Where does the word "Vaderdag" show up in the data? Please find each such line and copy it.
* * *
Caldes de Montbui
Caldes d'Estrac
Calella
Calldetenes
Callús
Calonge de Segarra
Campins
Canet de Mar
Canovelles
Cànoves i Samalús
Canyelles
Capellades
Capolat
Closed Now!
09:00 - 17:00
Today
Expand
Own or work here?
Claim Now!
* * *
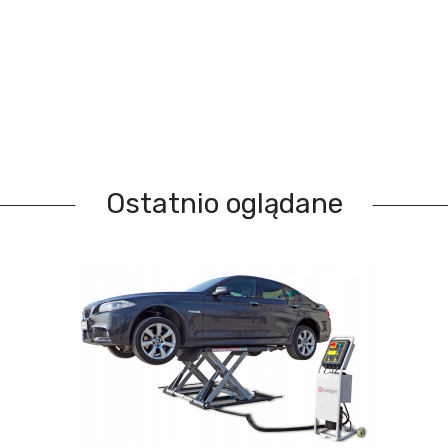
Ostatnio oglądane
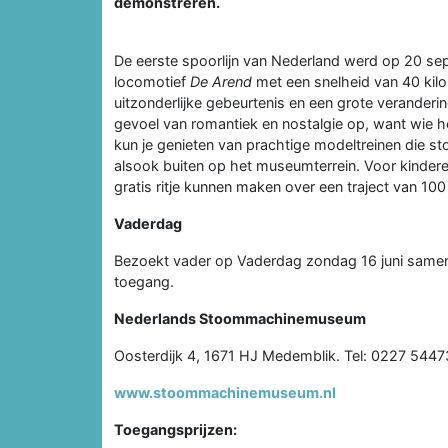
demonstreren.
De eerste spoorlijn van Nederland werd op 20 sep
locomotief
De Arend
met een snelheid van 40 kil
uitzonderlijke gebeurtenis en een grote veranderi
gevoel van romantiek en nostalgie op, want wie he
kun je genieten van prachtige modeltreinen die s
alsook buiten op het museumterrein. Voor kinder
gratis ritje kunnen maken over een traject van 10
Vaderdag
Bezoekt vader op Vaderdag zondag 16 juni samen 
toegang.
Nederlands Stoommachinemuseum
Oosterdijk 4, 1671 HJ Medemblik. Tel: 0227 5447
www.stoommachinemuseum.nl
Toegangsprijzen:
* * *
- [Output for this exercise]
Vaderdag
Bezoekt vader op Vaderdag zondag 16 juni samen 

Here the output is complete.